Professor Peter Beinart, Latest Graduate Center 'New York Times' Columnist, on Writing About Politics

Professor Peter Beinart, Latest Graduate Center ‘New York Times’ Columnist, on Writing About Politics

Peter Beinart, Latest Graduate Center New York Times Columnist, on Writing About Politics in a Time of “Craziness and Ghastliness”
Professor Peter Beinart (Political Science), a former editor of The New Republic, author of three books, and frequent writer for publications like The Wall Street Journal, The Atlantic, Newsweek, and Slate, has made a career out of moving the conversation forward. He is a professor of journalism at CUNY’s Craig Newmark Graduate School of Journalism and is also an instructor in the Political Science program’s specialization in Writing Politics.

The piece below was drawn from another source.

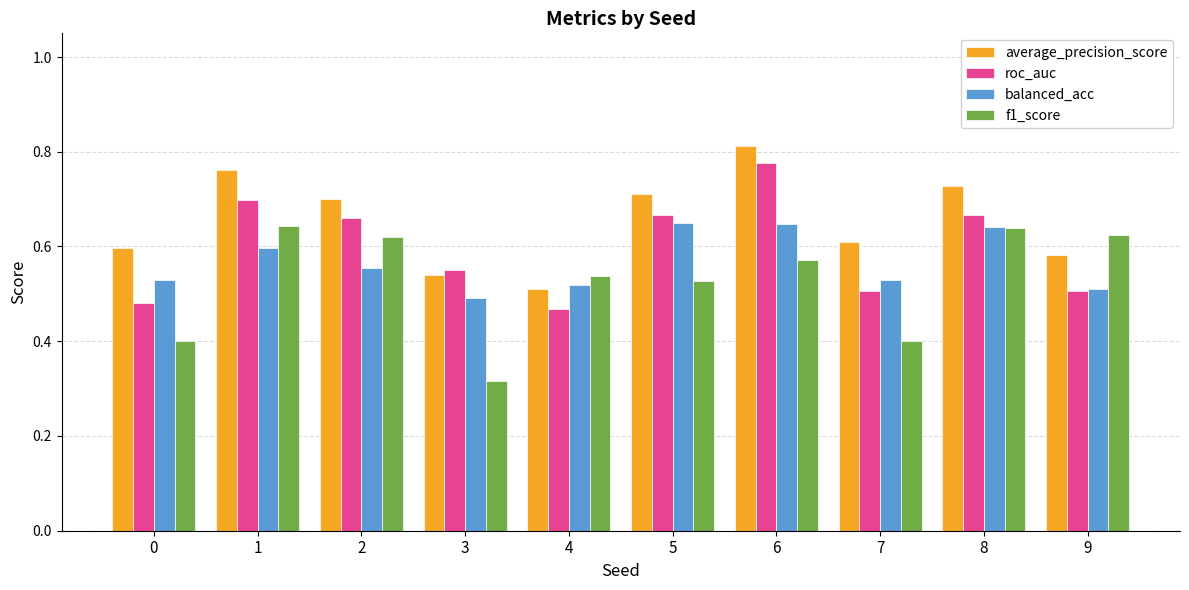

At which category does the chart reach its peak across all series?

6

Beinart was recently named a New York Times columnist. He spoke to The Graduate Center about his new gig and his advice to students who want to write for a wider audience:
The Graduate Center: What’s it like writing about politics right now? Has it become more exciting or more challenging over the last four years?
Beinart: On the one hand, over the last four years, politics has been more central to people’s consciousness, by and large. Also, the magnitude of the stakes has been made very clear — and if you’re writing about politics, that’s good.

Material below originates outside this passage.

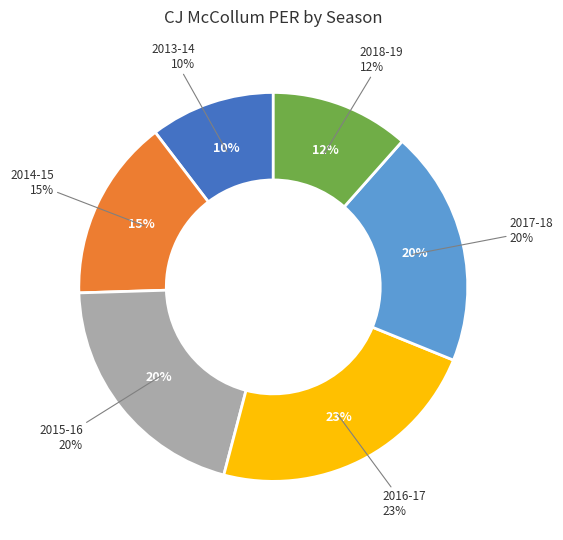

Which slice is the smallest?

2013-14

The challenge is that the magnitude of the craziness and ghastliness of what’s happened is so great that it can be difficult to keep up with, and it’s hard because so much of it provokes one particular tone — a tone of outrage. And that’s very justified, as a citizen and as an activist, but if you’re a political writer you want to find ways of not always writing in the same tone. You don’t want to be predictable.
GC: How does writing for the Times compare to writing for other publications?
Beinart: Before this, I was doing most of my writing for The Atlantic, and some for a publication called Jewish Currents, which I’m still associated with. [My pieces for] the Times are a little bit shorter than for The Atlantic, so that has an influence on how I craft an argument. I’m also writing a little less frequently — when you’re writing once a month instead of once a week, it means you can’t be quite as much on the news, and you have to choose subjects that are a little broader, that can last a little longer.
One of the things we talk about a lot in my class is how to try to look at the way a public conversation is evolving, and thinking about when you can intervene and say something fresh. You want to look at what’s already been said, and what’s a new perspective that hasn’t been offered yet.
GC: Any advice for students who want to get into this?
Beinart: The first thing is to simply read as voraciously as you can in whatever publication you’re interested in publishing in. You need to develop an intimate understanding of the particular discourse of political writing, and also of the specialized discourses of different publications — the topics they’re interested in, the way they structure arguments, the lengths of arguments, the kind of language they do and do not employ.
The second thing is that there’s no substitute for writing a lot. Like anything, you have to do it a lot in order to get better at it. Write, and show your writing to people whose opinion you trust. And revise. And then you can start sending things out.
The last thing is, in addition to reading contemporary things, is reading great writing, even if it’s not about politics.
GC: What writers and publications do you turn to these days?
I read a lot of different things — The New York Times and The Washington Post, and for writing that really impacts me as writing, I read Walter Lippmann, George Orwell, Ta-Nehisi Coates, Katha Pollitt. Those are four writers who I really admire as stylists.